Key: bare or quoted string
Value: primitive type, 1-D array, or 2-D array. Type is determined from context according to order specified above.
Special key "Properties”: defines the columns in the subsequent lines in the frame.
- Value is a string with the format of a series of triplets, separated by “:”, each triplet having the format: “<name>:<T>:<m>”.
- The <name> (string) names the column(s), <T> is a one of “S”, “I”, “R”, “L”, and indicates the type in the column, “string”, “integer”, “real”, “logical”, respectively. <m> is an integer > 0 specifying how many consecutive columns are being referred to.
- The sum of the counts "m" must equal number of per-atom columns M (as defined in FRAME)
- If after full parsing the key “Properties” is missing, the format is retroactively assumed to be plain xyz (4 columns, Z/species x y z), the entire second line is stored as a per-config “comment” property, and columns beyond the 4th are not read.
Per-atom data lines
Each column contains a sequence of primitive types, except string, which is replaced with simple string, separated by one or more whitespace characters, ending with EOL (optional for last line).

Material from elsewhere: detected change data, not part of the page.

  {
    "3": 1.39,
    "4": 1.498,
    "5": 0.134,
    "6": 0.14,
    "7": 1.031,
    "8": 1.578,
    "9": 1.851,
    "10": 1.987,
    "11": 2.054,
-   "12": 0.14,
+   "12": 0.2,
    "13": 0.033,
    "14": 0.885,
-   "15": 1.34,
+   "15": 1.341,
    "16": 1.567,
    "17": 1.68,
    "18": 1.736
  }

The total number of columns in each row must be equal to the M and to the sum of the counts "m" in the "Properties" value string.
READING ase.atoms.Atoms
FROM THIS FORMAT
Specific keys indicate special values, with specific order for overriding
Key-value pairs:
- Lattice -> Atoms.cell, optional [do we want to accept "cell" also?]
- 3x3 matrix - rows are cell vectors [preferred]

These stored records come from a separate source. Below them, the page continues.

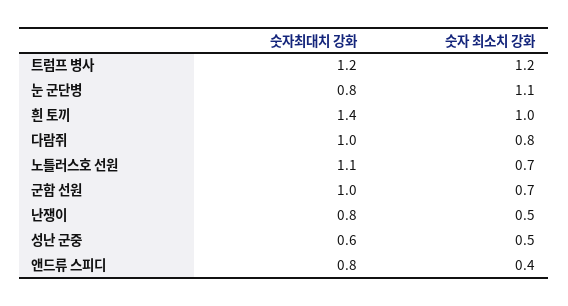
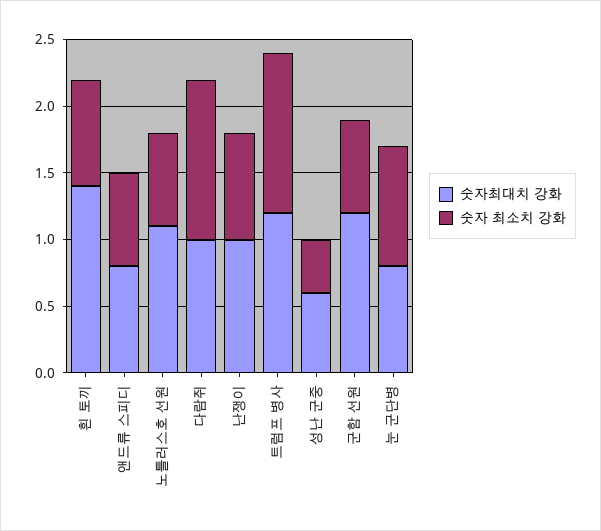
  {
    "숫자최대치 강화": {
      "트럼프 병사": 1.2,
      "눈 군단병": 0.8,
      "흰 토끼": 1.4,
      "다람쥐": 1,
      "노틀러스호 선원": 1.1,
-     "군함 선원": 1,
+     "군함 선원": 1.2,
-     "난쟁이": 0.8,
+     "난쟁이": 1,
      "성난 군중": 0.6,
      "앤드류 스피디": 0.8
    },
    "숫자 최소치 강화": {
      "트럼프 병사": 1.2,
-     "눈 군단병": 1.1,
+     "눈 군단병": 0.9,
-     "흰 토끼": 1,
+     "흰 토끼": 0.8,
-     "다람쥐": 0.8,
+     "다람쥐": 1.2,
      "노틀러스호 선원": 0.7,
      "군함 선원": 0.7,
-     "난쟁이": 0.5,
+     "난쟁이": 0.8,
-     "성난 군중": 0.5,
+     "성난 군중": 0.4,
-     "앤드류 스피디": 0.4
+     "앤드류 스피디": 0.7
    }
  }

- 9-vector - 3 cell vectors concatenated [only for backward compat]
- 3-vector - diagonal entries of cell matrix [?]
- pbc -> Atoms.pbc, optional
- 3-vector of bool
- default [False]*3 if no Lattice, otherwise [True]*3
- Calculator results, used to set SinglePointCalculator.results dict
- all per-config properties in ase.calculator.all_properties, with same name
- scalars, vectors - directly stored
- stress
- 6-vector Voigt
- 9-vector, 3x3 matrix, stored as stress Voigt-6, fail if not symmetric
- virial -> stress (to convert multiply by -1/cell_vol), same format as stress [warn/fail if stress also present, perhaps only if inconsistent?]
Properties keys (all types are per-atom), types are simple
- Atoms
- Z -> numbers
- species -> numbers, fail if not valid chemical symbol [warn/fail if conflict with Z?]
- pos -> positions
- mass -> masses
- velo -> momenta (get mass from atomic number if missing)
- same name: initial_charges, initial_magmoms
- Calculator.results
- local_energy -> energies
- forces -> forces [also support “force”? What about overriding, complain if inconsistent?]
- same name: magmoms (scalar or 3-vector), charges
WRITING ase.atoms.Atoms TO THIS FORMAT
General considerations
- platform-appropriate EOL
- [require some specific whitespace convention?]
- scalars
- all strings are quoted
- otherwise stored unquoted
- arrays
- use {} [or []?] container marks, comma separated (not backward compatible " and space separated forms)
- Definitely store (naming as described below)
- all "first-class" Atoms properties (cell, pbc, numbers, masses, positions, momenta [any others?])
- all info keys that are scalar, 1-D, 2-D array of prim type
- all arrays that are scalar (Natoms x 1) or 1-D array( Natoms x (m > 1)) of prim type, shape[1] mapped to number of columns and space separated, not using regular array notation
- [optionally warn about un-representable quantities?]
- all Calculator.results key-value pairs, per-config same as info, per-atom same as arrays
- Perhaps store
- all info keys, per-config calculator results that are not representable (i.e. not prim type scalar, 1-D, or 2-D for per-config only) but can be mapped to JSON, as string starting with "_JSON "
- same for arrays [?]
- In general, keep ASE data type/dimension, invert mapping of names for reading. For quantities that have multiple possible names, use:
- Lattice, not cell, 3x3 matrix
- velo, not momenta
- stress, not virial, as 3x3 matrix [are we OK with this?]